Mußte also Kant seine ganze natur- und geschichtsphilosophische, streng "durchgedachte" Auffassung durch den Einfluß des geistvollen und stilgewandten Weimarer General-Superintendenten gefährdet sehen, so konnte ihm Schützens Bitte, den eben erschienenen ersten Teil der 'Ideen' für die neubegründete 'Literaturzeitung' zu besprechen, nur gelegen kommen. Die "Sozietät der Unternehmer" triumphierte ihrerseits, dass sie den berühmten Denker zum Mitarbeiter gewonnen, und wies Kants Verzicht auf das Honorar, falls die Rezension "nicht genehm" sein sollte, entrüstet ab: "mir brachen die Tränen unfreiwillig aus", schreibt der gefühlvolle Schütz. So erschien die — wohl auf Kants Wunsch anonyme — ausführliche Besprechung gleich in den ersten Nummern der neuen Zeitschrift.
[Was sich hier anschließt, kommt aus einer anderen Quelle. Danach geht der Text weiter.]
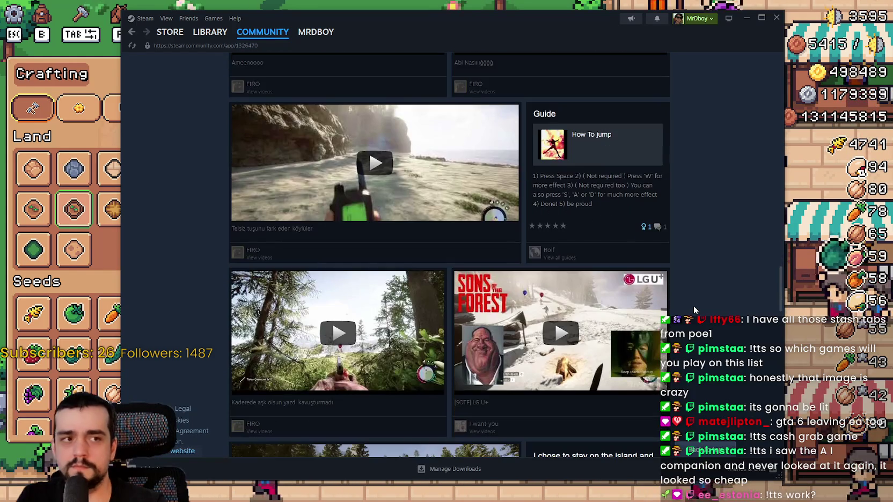
scroll(693, 306, down, 2)
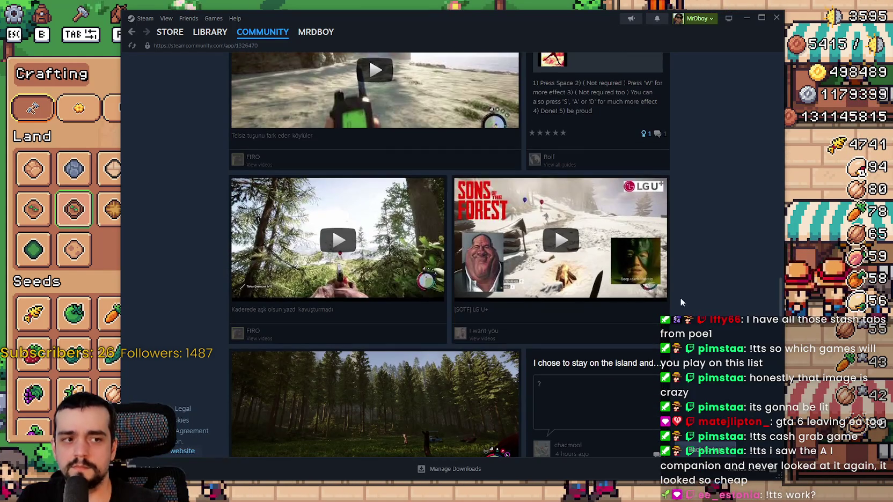
click(163, 33)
Sie suchte, wie es Pflicht eines gerechten Kritikers ist, sich in den Gedankengang des Autors hineinzuversetzen und dem Leser durch zahlreiche Zitate (die beinahe zwei Drittel des Ganzen ausmachen) ein objektives Bild derselben zu geben. Auch ließ Kant den schriftstellerischen Vorzügen des früheren Schülers, dessen Autorlaufbahn er ja mit aufmerksamem Auge verfolgt hatte, volle Anerkennung widerfahren. Er rühmte den "vielumfassenden Blick" des "sinnreichen und beredten" Verfassers, seine "Sagazität" im Aufspüren von Analogien, seine "kühne Einbildungskraft", seinen "fruchtbaren Kopf", seine Freiheit im Denken, ganz abgesehen von "manchen ebenso schön gesagten oder edel und wahr gedachten Reflexionen". Dagegen vermißte er in Herders "spezifischer Denkungsart" mit Recht die "logische Pünktlichkeit in Bestimmung der Begriffe". Statt ihrer nähmen Gefühle und Empfindungen, "vielbedeutende Winke" statt kalter Beurteilung, den Leser in geschickter Weise für den "immer in dunkler Ferne gehaltenen" Gegenstand ein. Er suchte Dinge, die man nicht begreift, aus unbestimmten, unsichtbaren Kräften, die man noch weniger begreift, zu erklären; das aber sei Metaphysik, die Herder doch im Einklange mit der Zeitmode von sich ablehne, und zwar "sehr dogmatische". So spricht er denn zum Schluß den Wunsch aus, dass "unser geistvoller Verfasser" bei der Fortsetzung seines Werks seinem lebhaften Genie einigen Zwang auflege, dass er nicht mehr durch Winke und Mutmaßungen, sondern durch bestimmte Begriffe und wirklich beobachtete Gesetze auf den Leser zu wirken suche, dass er seine Einbildungskraft nicht durch Metaphysik oder bloße Gefühle "beflügeln" lasse, sondern dass Philosophie, "deren Besorgung mehr im Beschneiden als Treiben üppiger Schößlinge besteht", ihn durch eine "im Entwurf ausgebreitete, aber in der Ausführung behutsame" Vernunft zur Vollendung seines Unternehmens leiten möge.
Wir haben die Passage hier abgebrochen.